Впрочем, зарубежная слава настигла Ахматову еще и до поездки в Оксфорд. Ей присуждена была сицилийская литературная премия «Этна-Таормина», и для ее получения Анна ездила в Италию. Премия была вполне «прогрессивная», по линии борьбы за мир. Мир и правда для «выездной» отныне поэтессы открылся снова. Анна Андреевна старательно диктовала свою историю английской аспирантке Аманде Хейг. Да и сама она успела создать более или менее стройную историю своей долгой жизни. Посмертному умножению ее славы способствовал и мировой успех одного из последних ее любимцев, «Рыжего» из «волшебного хора», жившего в США поэта Иосифа Бродского, которому присуждена была Нобелевская премия за его русские и английские сочинения.
Анна Ахматова. Художник Натан Альтман. 1914 г.
Бродский не забыл о чудных днях молодости, о комаровских посиделках и в речи своей воздал должное Анне Ахматовой. Он и позднее говорил, что, хотя он не испытал влияния ее поэзии, она предстала перед ним как великий человек, человек великой души. Именно такой представала она во всех русских и зарубежных биографиях доброго двадцатилетия. Стихи ее издавались многократно, слава не увядала, и туристские автобусы, задержавшись на пяток минут (Cinq) у ограды писательского поселочка в Комарове, где стоит ее дачка – «будка», увозили притихших туристов на комаровское кладбище, где она похоронена…
Фаина Раневская сказала однажды об Ахматовой что-то вреде того, что страшной будет ее жизнь после смерти. Может, она имела в виду именно то, что происходит с этой «жизнью» сегодня. Собственно, в первые десятилетия закреплялась та мифологизация «великой души», к которой приложила при жизни немалые усилия сама Анна Ахматова, а потом и ее поклонницы, и ее «вдова» (или, если угодно, вдовец). Как отмечал один известный критик, этот «интеллигентский и, отчасти, диссидентский процесс» привел к канонизации образа. Но потом маятник качнулся в другую сторону. Внимательнее вчитавшись в бесчисленные мемуары, вышедшие на рубеже веков, потомки заметили натяжки, преувеличения, обнаружили, что глянец тускнеет и все меньше остается признаков «великой души». Остается популярнейшая поэзия и история выживания, но чтоб «величие»…

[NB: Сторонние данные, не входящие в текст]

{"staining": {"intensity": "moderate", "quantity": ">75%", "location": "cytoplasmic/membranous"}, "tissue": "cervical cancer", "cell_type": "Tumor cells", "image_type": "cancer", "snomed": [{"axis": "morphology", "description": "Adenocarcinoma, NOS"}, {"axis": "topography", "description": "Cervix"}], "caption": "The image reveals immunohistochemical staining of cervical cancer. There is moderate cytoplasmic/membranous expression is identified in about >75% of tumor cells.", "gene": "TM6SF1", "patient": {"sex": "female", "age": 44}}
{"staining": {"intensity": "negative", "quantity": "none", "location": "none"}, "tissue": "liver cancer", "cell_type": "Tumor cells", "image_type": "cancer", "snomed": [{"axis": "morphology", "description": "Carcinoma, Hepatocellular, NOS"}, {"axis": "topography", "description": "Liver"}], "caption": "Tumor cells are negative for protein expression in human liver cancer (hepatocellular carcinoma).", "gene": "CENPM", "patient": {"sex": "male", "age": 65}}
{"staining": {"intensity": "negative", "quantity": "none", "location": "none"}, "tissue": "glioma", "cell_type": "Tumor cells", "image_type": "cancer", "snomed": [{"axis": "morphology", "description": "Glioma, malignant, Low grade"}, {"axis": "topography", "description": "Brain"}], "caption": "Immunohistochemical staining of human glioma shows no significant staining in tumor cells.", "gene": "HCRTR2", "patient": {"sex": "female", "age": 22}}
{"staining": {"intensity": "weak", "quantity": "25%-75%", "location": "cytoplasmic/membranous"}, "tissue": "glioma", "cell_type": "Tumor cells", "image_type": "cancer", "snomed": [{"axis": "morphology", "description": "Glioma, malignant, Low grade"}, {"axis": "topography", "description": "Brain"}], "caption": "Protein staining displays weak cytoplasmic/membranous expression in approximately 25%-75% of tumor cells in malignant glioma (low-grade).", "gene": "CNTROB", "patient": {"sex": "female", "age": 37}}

С началом XXI века от созданного отчасти ею самой, отчасти ее поклонниками величественного монумента великой женщины Серебряного века стали откалываться какие-то крохи, вредя цельности образа. Виной был острый интерес даже не к самим ее ранним стихам, сохранившим свою популярность, а именно к личности лирической героини, терявшей свою героичность с умножением мемуарной литературы. И хотя энциклопедии и учебники по-прежнему сообщали, что она овдовела, потеряв трех мужей, что первый ее муж был расстрелян, а третий умер в лагере, что ей запрещали писать стихи, что она «пережила голод» и страшную ленинградскую блокаду, что она «всегда была со своим народом» и там, где был этот народ, многочисленные мемуарные публикации вносили обидные и ненужные поправки в эти патетические известия и в результате слегка затуманили образ мученицы – тот, скажем, что воспроизвели в лондонской мозаике или в ленинградской скульптуре знаменитые художники.
Да, она была очень талантливой поэтессой, красивой женщиной (и последним гордилась, кажется, больше, чем первым). Ей довелось жить в самые страшные годы русской истории и притом уцелеть… Пришлось со всей страной пережить все «страхи соприродные душе». Впрочем, это ведь не она написала про страхи, а ее друг, Осип Мандельштам, сгинувший в лагере. «Я за жизнь боюсь – за твою рабу…», – честно написал он. Она проявляла большую осторожность и – выжила. Береженого Бог бережет. Господь ее помиловал.
Рассказывая о том, как легко Ахматова «перепосвятила» И. Берлину стихи, ранее посвященные изменщику В. Гаршину, я невольно вспомнил о Гумилеве – тот подобную операцию предпринимал гораздо чаще. И оно объяснимо: возлюбленных и друзей у «конквистадора» Гумилева было больше, чем изданных книг, а может, и написанных стихов. От полноты чувств он всем хотел сделать щедрый подарок…
По рассказу Гумилева, Анна сама призналась, что первая начала ему изменять. Решительному и так ценившему свое первенство конквистадору оставалось одно: догнать и перегнать. Свои многочисленные победы он одерживал чаще всего в кругу утонченных, интеллигентных петербургских или царскосельских девушек и женщин, мечтающих о завидной поэтической или артистической славе, и над красивейшими дамами Бежецкого уезда, жившими неподалеку от материнского Слепнева.